# Malinois-Overuse injuries with age



## Jennifer Coulter (Sep 18, 2007)

I thought I would start my own thread since the other similar one is about police dog retirement ages.

I am curious at what point people start to see overuse injuries in their malinois. Neck, shoulders, hips and so on. Did you choose to let them run, chase balls, catch discs, jump palisades, slam into decoys to their hearts content, or did you work to "protect them from themselves" on an ongoing basis?

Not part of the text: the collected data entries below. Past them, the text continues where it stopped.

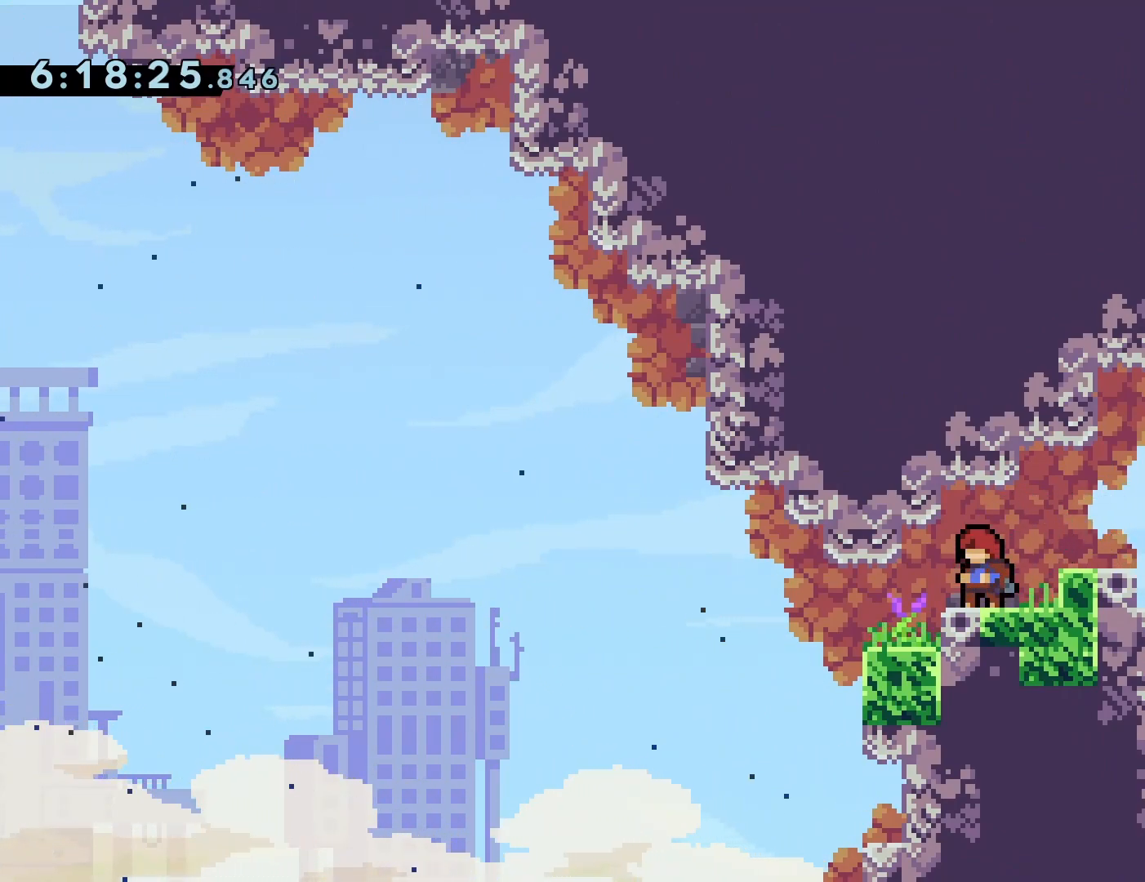
{"buttons": [], "events": [[267, "DPAD_LEFT", "down"], [467, "DPAD_LEFT", "up"]]}
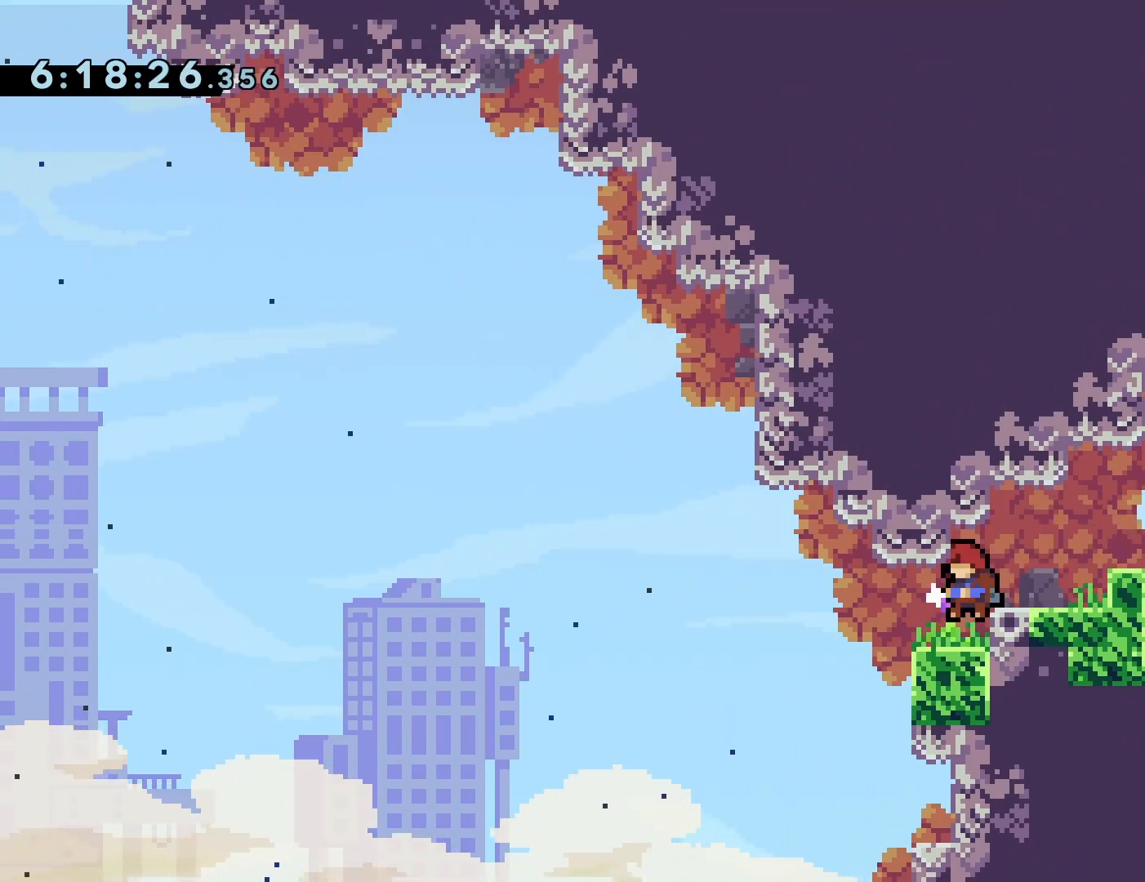
{"buttons": [], "events": [[283, "DPAD_LEFT", "down"], [500, "DPAD_LEFT", "up"]]}
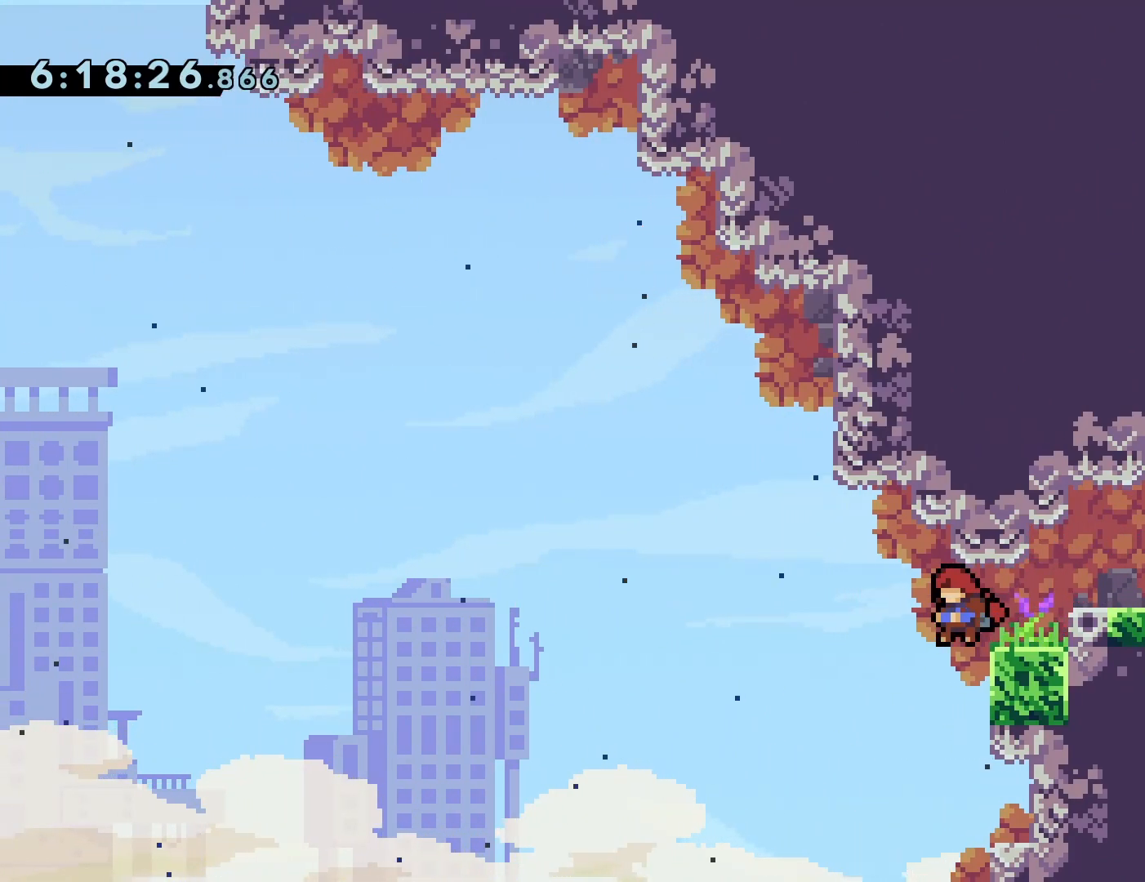
{"buttons": [], "events": [[183, "DPAD_RIGHT", "down"], [450, "DPAD_RIGHT", "up"]]}
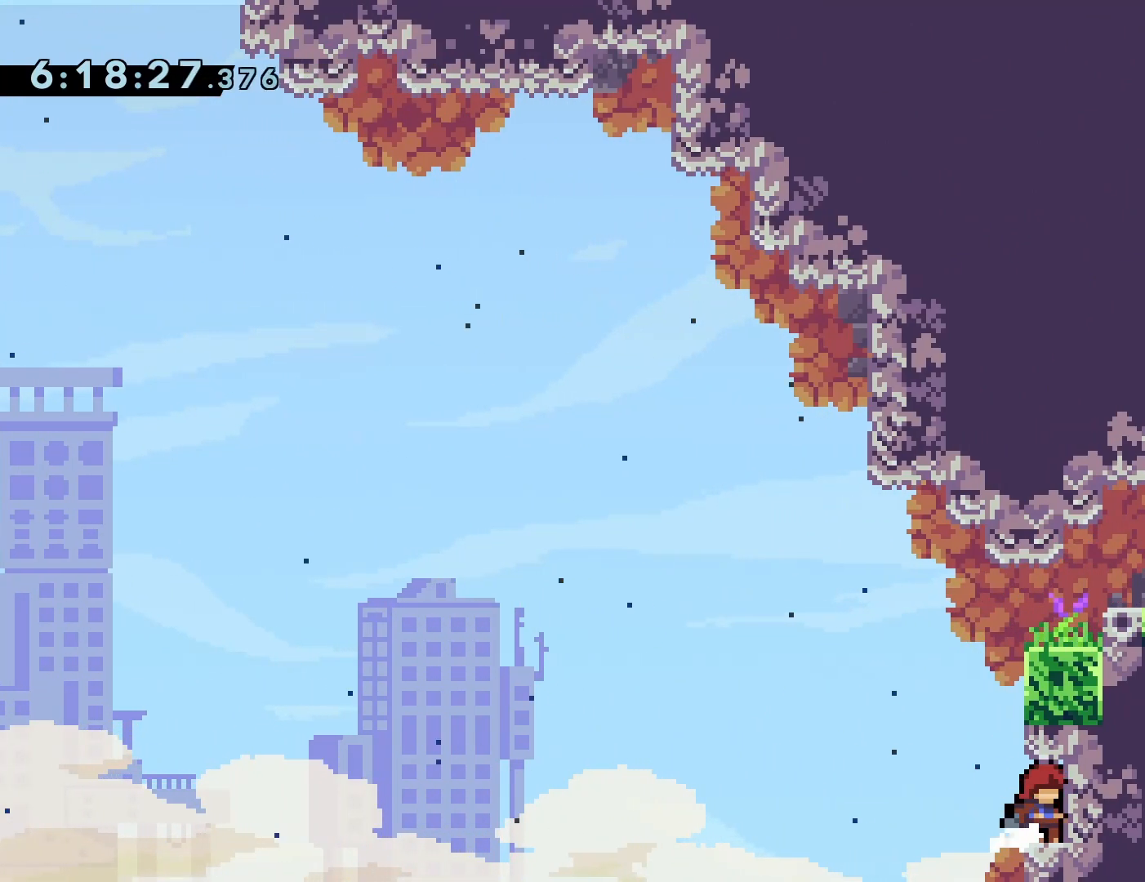
{"buttons": [], "events": [[350, "CROSS", "down"], [367, "DPAD_LEFT", "down"], [450, "CROSS", "up"], [500, "DPAD_LEFT", "up"]]}
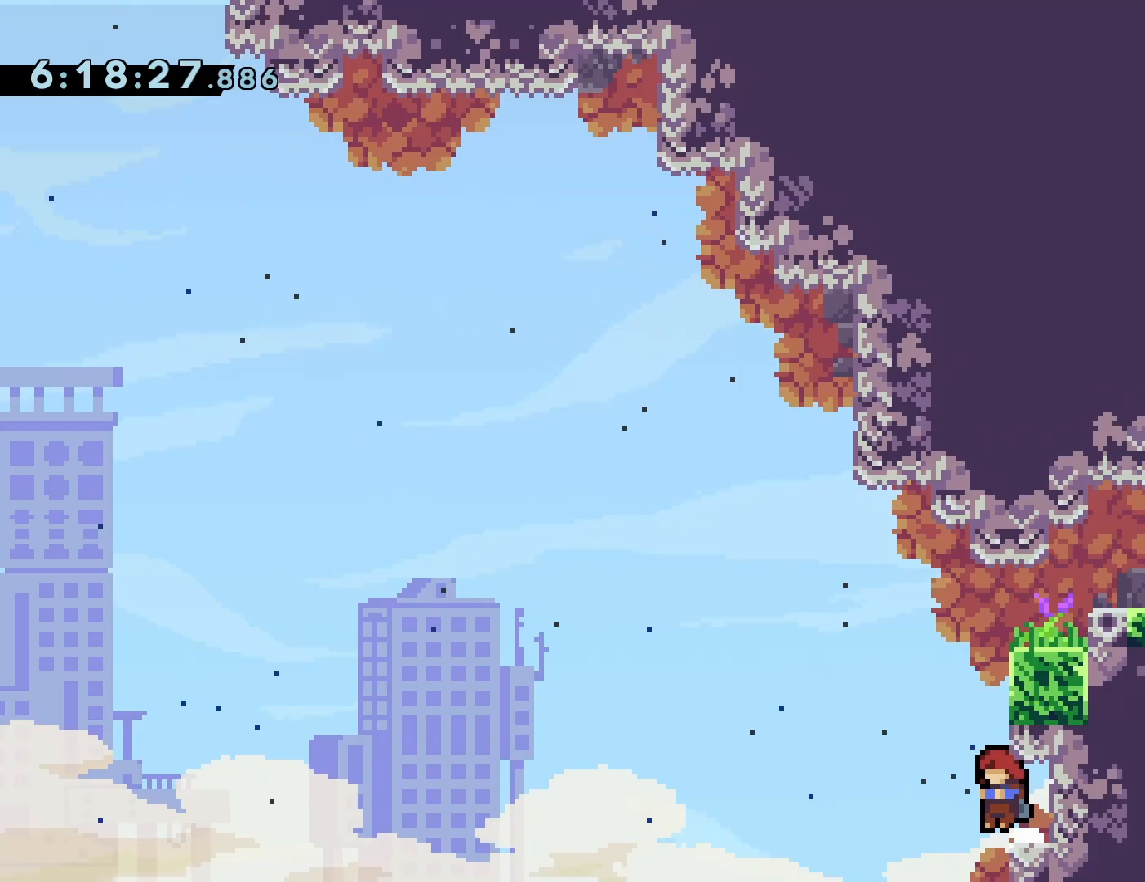
{"buttons": ["R1"], "events": [[183, "DPAD_RIGHT", "down"], [217, "R1", "down"], [317, "DPAD_RIGHT", "up"]]}
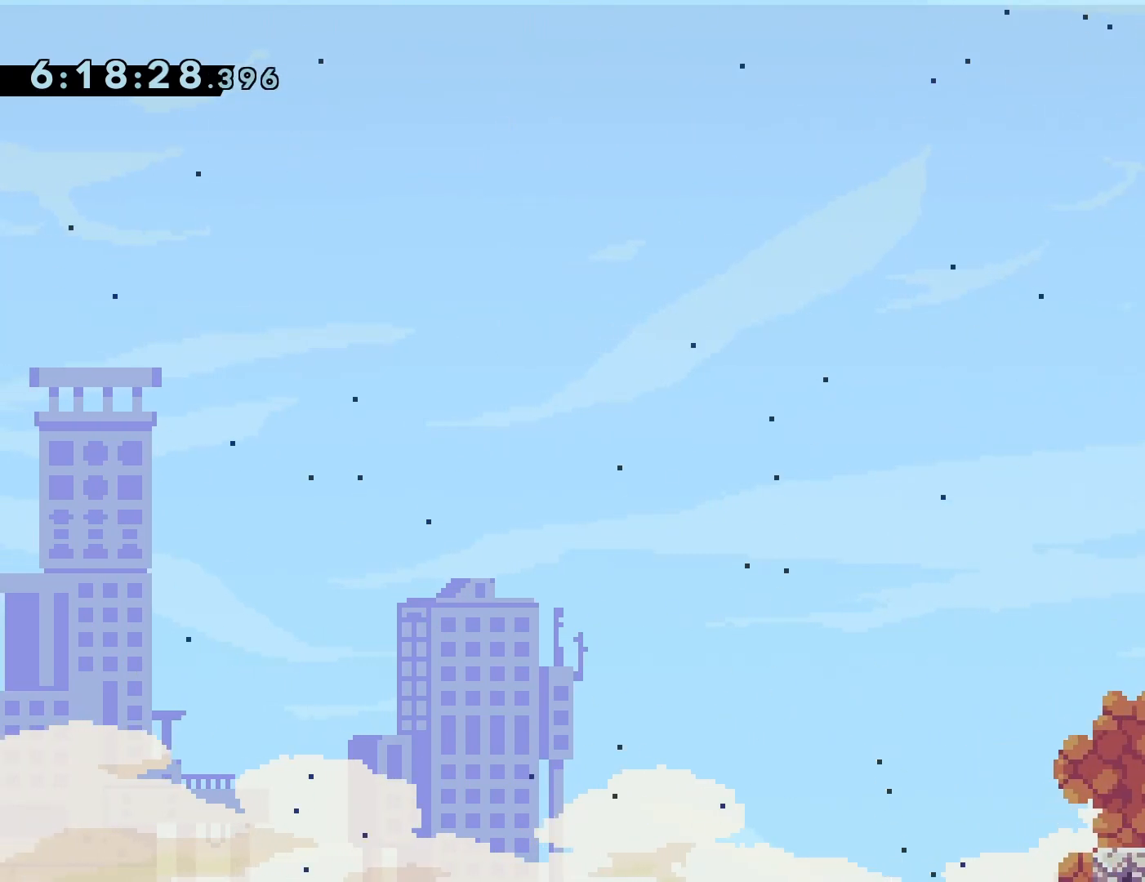
{"buttons": ["SQUARE", "DPAD_UP"], "events": [[333, "DPAD_UP", "down"], [333, "SQUARE", "down"], [350, "DPAD_UP", "up"], [350, "R1", "up"], [350, "SQUARE", "up"], [433, "DPAD_UP", "down"], [450, "SQUARE", "down"]]}
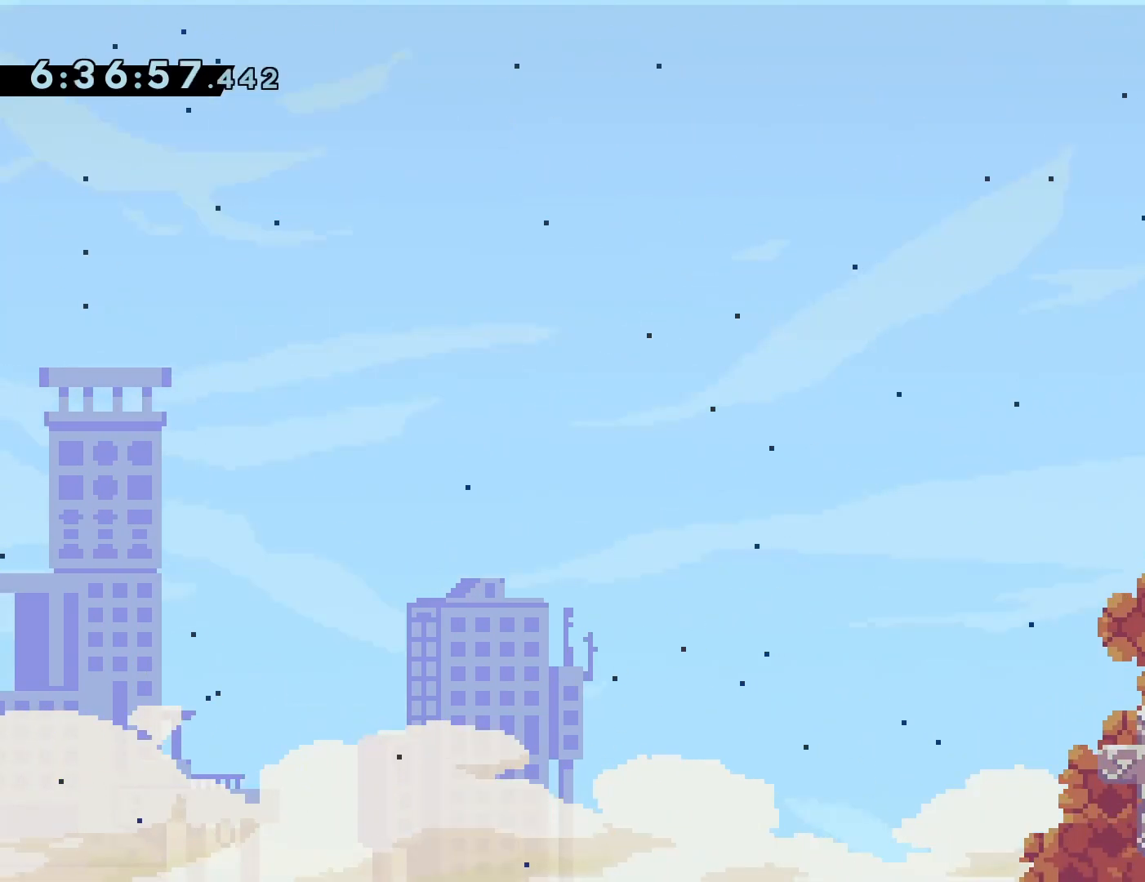
{"buttons": [], "events": [[83, "SQUARE", "up"], [283, "DPAD_UP", "up"]]}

Also, considering the Mal's tendency play and work with gusto, do you find they have broken down before any of your other breeds? Or does the fact that they are generally smaller and lighter make up up for some of the pounding they apply to themselves?


----------



## Brian Batchelder (Mar 11, 2011)

The answer is a resounding yes. Congratulations!


----------



## Maren Bell Jones (Jun 7, 2006)

I had my dog evaluated a few days ago by the head rehab vet at the University of Tennessee. She said she can already tell he's uncomfortable in his lumbosacral area likely due to protection sport, dock diving, disc, herding, etc. And he'll be 4 years old in a week. :-( But she gave me some good exercises to work with him on before taking him out on the field. Like active range of motion stretches with the neck and spine, sitting pretty, bows, that sort of thing. She also recommended doing massage on him perhaps once a week or so. Hopefully we'll keep him working for a while with good management.


----------



## Geoff Empey (Jan 8, 2008)

I think one of the biggest things with these dogs is actually properly warming them up before crazy exercise. Which is a tedious task at best as they just want to go go go go and then go some more. But if you can do short retrieve games any a safe area before asking the world goes a long way IMO for an athlete .. canine or otherwise. 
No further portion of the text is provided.